→ **Excerpt to read**
════

With the huge oil rally (DXO rising 19% from its low, which occured soon after our post this morning), our trading model took profits on half the oil long position. With the Dow intraday low of 7449 so close by, we've adjusted stops on the stock holdings to this key level.

Open Positions: 75% long S&P 500, 5% long oil, speculative traders long another 5% oil via leveraged ETF's.

 

Adding Long

With the Dow down after a gap up (filling the gap), our trading model has added 50% more long S&P 500 to get to 75% long. It also is adding 10% oil long (USL ETF, or leveraged DXO ETF for more speculative traders). We have several indicators pointing to a likely short-term bounce in the stock market. Stops at 780 S&P 500.

Open Positions: 75% long S&P 500, 10% long oil, speculative traders long another 10% oil via leveraged ETF's.

Wednesday, February 18, 2009

 

Out of financials because of risk

Our trading model came into today short financials, then covered and went long for an intraday bounce, but because of the risks of government intervention and uncertainty of valuation, the model will no longer hold financials overnight (including BAC). Financials have been great traders, but the risk of a government announcement significantly impacting a position is too high for anything other than an intraday trade.

Open Positions: 25% long S&P 500

 

Back Partially Long

With the market turning back negative, and the S&P 500 under 785, our trading model has re-entered the partial long position with a tight stop at 780 S&P 500, giving a good risk/reward entry. There are still some positive indicators on our intraday charts. If the Dow closes down, we will exit this position today.

Open Positions: 25% long S&P 500, 25% long financials.

 

Sold longs, now in cash

With the 135+ -point Dow rally and financials going from down 2.5% to up 1.5%, our trading model has moved to cash as the S&P 500 approached 800 resistance.

Our model will remain in cash until the S&P 500 breaks solidly through 800 resistance or gets oversold enough to be set up well for a rally. It could do so fairly soon, or there could be more severe selling ahead. At this point, we'll wait to see when we get the best risk/reward setup.

We will hold the remainder of our BAC trading position with a stop at 4.5, after having taken profits on a good portion of our shares on the rally.

Open Positions: None

 

Adding Financials Long

With Financials down another 2.5% after being down 10% yesterday, our trading model is buying a 25% position in financials for at least a bounce.

BAC could be a good long trade from the mid-4's after dropping down from over 7 last week.

Open Positions: 25% long S&P 500, 25% long financials.

 

Covered Shorts, Partial Long

With the market down about 1% more, to the 780 level on the S&P 500, our trading model has covered shorts and gone long 25% the S&P 500.

Open Positions: 25% long S&P 500

Tuesday, February 17, 2009

 

Reversed to short

With the break of key support at S&P 500 800, our trading model has reversed to 100% short, with stops at 810. For speculative traders, also short 40% financials.

════

→ **Source material**

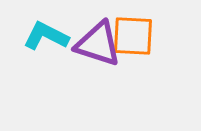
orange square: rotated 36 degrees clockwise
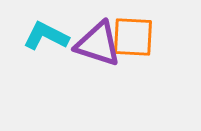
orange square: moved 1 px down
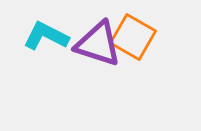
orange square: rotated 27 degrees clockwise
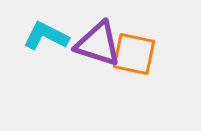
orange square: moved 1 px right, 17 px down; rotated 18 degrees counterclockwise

════

→ **Goal 1**
In the trading posts, where did the model set its stops after reversing to 100% short on the break of S&P 500 800?
→ **Goal 2**
Reproduce the stretch of the trading posts from "Sold longs, now" through "best risk/reward setup.", word for word.
→ **Goal 3**
Turn the paragraph of the trading posts that begins "With the Dow down after a gap up" into a short bulleted list that keeps its main facts.

→ **Task solution 1**
At 810.

→ **Task solution 2**
Sold longs, now in cash

With the 135+ -point Dow rally and financials going from down 2.5% to up 1.5%, our trading model has moved to cash as the S&P 500 approached 800 resistance.

Our model will remain in cash until the S&P 500 breaks solidly through 800 resistance or gets oversold enough to be set up well for a rally. It could do so fairly soon, or there could be more severe selling ahead. At this point, we'll wait to see when we get the best risk/reward setup.

→ **Task solution 3**
- The Dow was down after a gap up, filling the gap.
- The trading model added 50% more long S&P 500, reaching 75% long.
- It is also adding a 10% oil long, through the USL ETF or, for more speculative traders, the leveraged DXO ETF.
- Several indicators point to a likely short-term bounce in the stock market.
- Stops are at 780 S&P 500.